An Upper West Side condo board announced it will fine residents—unit owners and rent stabilized tenants alike—for failing to follow a new rule that requires dog owners to use the service elevator, carry their dogs while in the elevator and enter and exit the building through the service entrance. Are these restrictions and fines legal?

This is the kind of rule that’s not uniformly enforced, The New York Times’ Ask Real Estate columnist says, and might come under fire from some residents. First and foremost, the board may come up against opposition from anyone whose dog is an emotional support animal, since the city’s Emotional Support Animal Law confers substantive rights on these owners. Pet owners who adopt emotional support animals have the right to equal access to and enjoyment of their homes.

“They cannot be forced to take an elevator or go out through some other entrance, especially when that other entrance is, say, in the back or in a less safe place, or through the basement,” says Darryl Vernon, an attorney representing people with companion animals.

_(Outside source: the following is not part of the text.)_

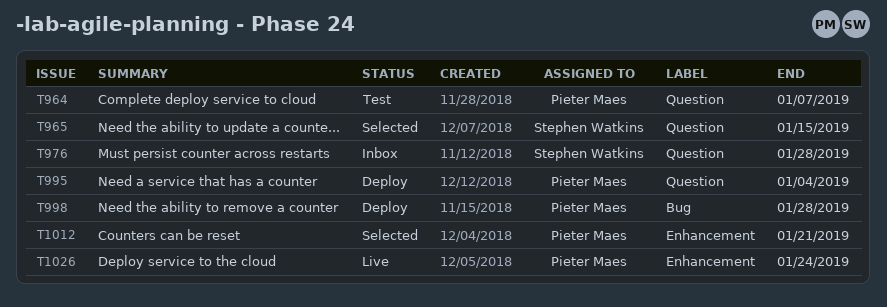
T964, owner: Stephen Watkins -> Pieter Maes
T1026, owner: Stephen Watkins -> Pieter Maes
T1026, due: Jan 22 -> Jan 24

One resident with a disability might challenge the rule under federal, state and local disability laws. Someone with mobility issues or back problems might not be able to carry a pet in the elevator or may have concerns about trip hazards. Its owner could request a reasonable accommodation, such as use of the lobby and passenger elevator.

Rent-stabilized tenants also have protections, and aren’t governed by condo regulations. Instead, they’re governed by the terms of their lease and stability laws, meaning management can’t impose house rules on them. And beyond that, the Tenant Protection Act prohibits landlords from charging rent-stabilized tenants more than their rent, making it very possible these fines won’t stand up to enforcement. If the original stabilized lease does not include a rule against walking dogs to the back door or using the service elevator for them, that rule can’t be added in later. “This could very well amount to an illegal and cause for legal action from this landlord,” says Vernon.

Nonetheless, the landlord could enforce the rule with market-rate tenants and units owned by nondisabled individuals. Unit owners are subject to house rules that the board has power to change. And a market-rate lease might include terms that require the tenant to adhere to condo rules.

However, with so many tenants potentially claiming some sort of exemption from fines, management might not be comfortable levying them in spurts. As part of its efforts to curb dog behavior, this condo board has opened up a can of worms.